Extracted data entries

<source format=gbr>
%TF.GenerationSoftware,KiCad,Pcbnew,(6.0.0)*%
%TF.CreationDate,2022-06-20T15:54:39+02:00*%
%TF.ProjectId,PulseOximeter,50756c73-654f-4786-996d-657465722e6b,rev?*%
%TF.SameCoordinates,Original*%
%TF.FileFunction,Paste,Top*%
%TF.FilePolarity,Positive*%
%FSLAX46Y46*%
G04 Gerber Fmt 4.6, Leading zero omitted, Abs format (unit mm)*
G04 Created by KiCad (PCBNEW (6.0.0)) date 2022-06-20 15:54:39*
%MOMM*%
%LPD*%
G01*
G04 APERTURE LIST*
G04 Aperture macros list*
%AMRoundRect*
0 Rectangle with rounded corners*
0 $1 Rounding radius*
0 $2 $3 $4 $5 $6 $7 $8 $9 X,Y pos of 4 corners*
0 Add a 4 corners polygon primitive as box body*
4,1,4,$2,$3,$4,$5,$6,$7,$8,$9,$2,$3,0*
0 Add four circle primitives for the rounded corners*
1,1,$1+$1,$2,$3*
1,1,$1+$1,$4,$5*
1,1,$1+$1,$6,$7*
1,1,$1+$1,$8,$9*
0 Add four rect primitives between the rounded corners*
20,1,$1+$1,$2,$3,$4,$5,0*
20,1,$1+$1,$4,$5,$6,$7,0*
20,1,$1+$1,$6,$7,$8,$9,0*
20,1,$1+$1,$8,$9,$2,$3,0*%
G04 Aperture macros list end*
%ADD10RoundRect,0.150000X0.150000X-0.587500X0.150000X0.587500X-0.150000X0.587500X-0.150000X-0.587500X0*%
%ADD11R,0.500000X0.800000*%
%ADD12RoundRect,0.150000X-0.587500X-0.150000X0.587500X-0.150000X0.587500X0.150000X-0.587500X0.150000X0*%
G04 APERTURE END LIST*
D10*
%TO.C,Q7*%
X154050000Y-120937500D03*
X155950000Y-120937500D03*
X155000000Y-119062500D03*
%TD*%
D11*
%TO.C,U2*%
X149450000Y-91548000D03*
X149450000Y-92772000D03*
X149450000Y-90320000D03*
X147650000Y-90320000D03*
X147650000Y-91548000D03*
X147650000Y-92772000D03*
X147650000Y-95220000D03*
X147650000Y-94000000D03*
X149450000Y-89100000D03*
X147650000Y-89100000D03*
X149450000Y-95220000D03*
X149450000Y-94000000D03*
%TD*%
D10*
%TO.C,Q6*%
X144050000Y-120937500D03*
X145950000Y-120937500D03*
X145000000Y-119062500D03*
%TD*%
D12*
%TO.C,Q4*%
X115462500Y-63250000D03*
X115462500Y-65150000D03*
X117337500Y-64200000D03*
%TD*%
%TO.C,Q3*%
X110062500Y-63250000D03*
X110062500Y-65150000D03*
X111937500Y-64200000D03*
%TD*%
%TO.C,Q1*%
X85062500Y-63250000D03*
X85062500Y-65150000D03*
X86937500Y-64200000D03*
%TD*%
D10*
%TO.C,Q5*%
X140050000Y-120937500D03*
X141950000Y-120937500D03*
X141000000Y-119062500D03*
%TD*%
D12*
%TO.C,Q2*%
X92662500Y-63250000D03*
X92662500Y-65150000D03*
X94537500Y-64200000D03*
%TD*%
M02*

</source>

WHAT NEEDS TO BE DONE> Extract the lines above, from the first one through the one containing "X147650000Y-90320000D03*", and return only those, unchanged.

EXERCISE OUTPUT>
<source format=gbr>
%TF.GenerationSoftware,KiCad,Pcbnew,(6.0.0)*%
%TF.CreationDate,2022-06-20T15:54:39+02:00*%
%TF.ProjectId,PulseOximeter,50756c73-654f-4786-996d-657465722e6b,rev?*%
%TF.SameCoordinates,Original*%
%TF.FileFunction,Paste,Top*%
%TF.FilePolarity,Positive*%
%FSLAX46Y46*%
G04 Gerber Fmt 4.6, Leading zero omitted, Abs format (unit mm)*
G04 Created by KiCad (PCBNEW (6.0.0)) date 2022-06-20 15:54:39*
%MOMM*%
%LPD*%
G01*
G04 APERTURE LIST*
G04 Aperture macros list*
%AMRoundRect*
0 Rectangle with rounded corners*
0 $1 Rounding radius*
0 $2 $3 $4 $5 $6 $7 $8 $9 X,Y pos of 4 corners*
0 Add a 4 corners polygon primitive as box body*
4,1,4,$2,$3,$4,$5,$6,$7,$8,$9,$2,$3,0*
0 Add four circle primitives for the rounded corners*
1,1,$1+$1,$2,$3*
1,1,$1+$1,$4,$5*
1,1,$1+$1,$6,$7*
1,1,$1+$1,$8,$9*
0 Add four rect primitives between the rounded corners*
20,1,$1+$1,$2,$3,$4,$5,0*
20,1,$1+$1,$4,$5,$6,$7,0*
20,1,$1+$1,$6,$7,$8,$9,0*
20,1,$1+$1,$8,$9,$2,$3,0*%
G04 Aperture macros list end*
%ADD10RoundRect,0.150000X0.150000X-0.587500X0.150000X0.587500X-0.150000X0.587500X-0.150000X-0.587500X0*%
%ADD11R,0.500000X0.800000*%
%ADD12RoundRect,0.150000X-0.587500X-0.150000X0.587500X-0.150000X0.587500X0.150000X-0.587500X0.150000X0*%
G04 APERTURE END LIST*
D10*
%TO.C,Q7*%
X154050000Y-120937500D03*
X155950000Y-120937500D03*
X155000000Y-119062500D03*
%TD*%
D11*
%TO.C,U2*%
X149450000Y-91548000D03*
X149450000Y-92772000D03*
X149450000Y-90320000D03*
X147650000Y-90320000D03*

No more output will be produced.